◆ Assignment ◆
Print nothing but the lines below starting at the line that holds "Datascientific analysis of" and ending at the line that holds "</li></ul></ul> | 7 h |", including both, each exactly as written.

*** Dataset records ***

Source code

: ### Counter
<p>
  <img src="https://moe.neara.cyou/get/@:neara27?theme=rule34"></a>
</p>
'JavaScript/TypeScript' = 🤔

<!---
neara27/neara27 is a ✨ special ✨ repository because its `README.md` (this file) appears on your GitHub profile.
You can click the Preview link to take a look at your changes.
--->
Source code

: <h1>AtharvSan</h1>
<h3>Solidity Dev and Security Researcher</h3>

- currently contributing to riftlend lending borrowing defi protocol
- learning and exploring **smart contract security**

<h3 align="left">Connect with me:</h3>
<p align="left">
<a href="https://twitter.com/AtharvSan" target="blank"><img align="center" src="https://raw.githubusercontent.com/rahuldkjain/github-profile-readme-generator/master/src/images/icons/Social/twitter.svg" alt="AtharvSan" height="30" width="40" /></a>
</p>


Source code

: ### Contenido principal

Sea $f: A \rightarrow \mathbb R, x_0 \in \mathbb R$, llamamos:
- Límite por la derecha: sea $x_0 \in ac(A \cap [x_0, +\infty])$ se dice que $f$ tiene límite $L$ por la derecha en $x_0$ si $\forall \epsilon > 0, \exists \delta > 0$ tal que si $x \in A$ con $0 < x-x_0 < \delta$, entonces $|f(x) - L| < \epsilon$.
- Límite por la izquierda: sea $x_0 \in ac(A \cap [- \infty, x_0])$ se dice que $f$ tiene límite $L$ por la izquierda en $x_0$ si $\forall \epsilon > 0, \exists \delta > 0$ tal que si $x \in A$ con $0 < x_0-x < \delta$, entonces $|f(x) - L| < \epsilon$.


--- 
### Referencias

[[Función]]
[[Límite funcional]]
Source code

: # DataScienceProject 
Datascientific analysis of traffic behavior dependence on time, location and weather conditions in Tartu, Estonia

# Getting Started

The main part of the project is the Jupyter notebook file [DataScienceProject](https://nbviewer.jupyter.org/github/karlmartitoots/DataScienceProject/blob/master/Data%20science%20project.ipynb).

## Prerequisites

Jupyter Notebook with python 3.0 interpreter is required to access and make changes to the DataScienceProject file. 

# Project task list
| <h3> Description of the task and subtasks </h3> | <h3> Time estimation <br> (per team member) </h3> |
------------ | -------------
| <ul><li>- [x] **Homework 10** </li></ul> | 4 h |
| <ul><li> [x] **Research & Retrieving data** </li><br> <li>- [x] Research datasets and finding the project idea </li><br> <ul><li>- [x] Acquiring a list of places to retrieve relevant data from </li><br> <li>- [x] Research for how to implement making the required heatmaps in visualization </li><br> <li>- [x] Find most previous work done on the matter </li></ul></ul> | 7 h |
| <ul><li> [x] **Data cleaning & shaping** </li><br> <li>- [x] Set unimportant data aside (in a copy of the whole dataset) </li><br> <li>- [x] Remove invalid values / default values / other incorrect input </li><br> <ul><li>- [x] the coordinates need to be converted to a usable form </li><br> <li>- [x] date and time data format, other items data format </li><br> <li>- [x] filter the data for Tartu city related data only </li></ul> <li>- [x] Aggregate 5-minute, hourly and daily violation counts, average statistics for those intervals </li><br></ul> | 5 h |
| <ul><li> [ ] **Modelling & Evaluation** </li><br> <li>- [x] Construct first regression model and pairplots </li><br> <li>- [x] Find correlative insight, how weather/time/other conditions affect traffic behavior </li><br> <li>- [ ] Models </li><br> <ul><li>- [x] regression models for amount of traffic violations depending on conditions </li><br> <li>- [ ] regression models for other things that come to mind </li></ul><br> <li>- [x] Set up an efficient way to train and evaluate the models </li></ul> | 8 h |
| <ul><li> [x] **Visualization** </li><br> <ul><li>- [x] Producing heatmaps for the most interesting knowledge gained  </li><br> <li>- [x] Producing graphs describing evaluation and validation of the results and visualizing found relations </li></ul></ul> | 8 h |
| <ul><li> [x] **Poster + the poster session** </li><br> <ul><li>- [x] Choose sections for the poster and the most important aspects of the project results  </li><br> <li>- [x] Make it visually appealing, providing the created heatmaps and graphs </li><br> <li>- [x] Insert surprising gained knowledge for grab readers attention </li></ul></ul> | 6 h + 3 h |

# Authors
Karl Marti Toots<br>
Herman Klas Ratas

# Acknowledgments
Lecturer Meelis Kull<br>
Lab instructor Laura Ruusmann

*** End of Dataset records ***

◆ Answer to this task ◆
Datascientific analysis of traffic behavior dependence on time, location and weather conditions in Tartu, Estonia

# Getting Started

The main part of the project is the Jupyter notebook file [DataScienceProject](https://nbviewer.jupyter.org/github/karlmartitoots/DataScienceProject/blob/master/Data%20science%20project.ipynb).

## Prerequisites

Jupyter Notebook with python 3.0 interpreter is required to access and make changes to the DataScienceProject file. 

# Project task list
| <h3> Description of the task and subtasks </h3> | <h3> Time estimation <br> (per team member) </h3> |
------------ | -------------
| <ul><li>- [x] **Homework 10** </li></ul> | 4 h |
| <ul><li> [x] **Research & Retrieving data** </li><br> <li>- [x] Research datasets and finding the project idea </li><br> <ul><li>- [x] Acquiring a list of places to retrieve relevant data from </li><br> <li>- [x] Research for how to implement making the required heatmaps in visualization </li><br> <li>- [x] Find most previous work done on the matter </li></ul></ul> | 7 h |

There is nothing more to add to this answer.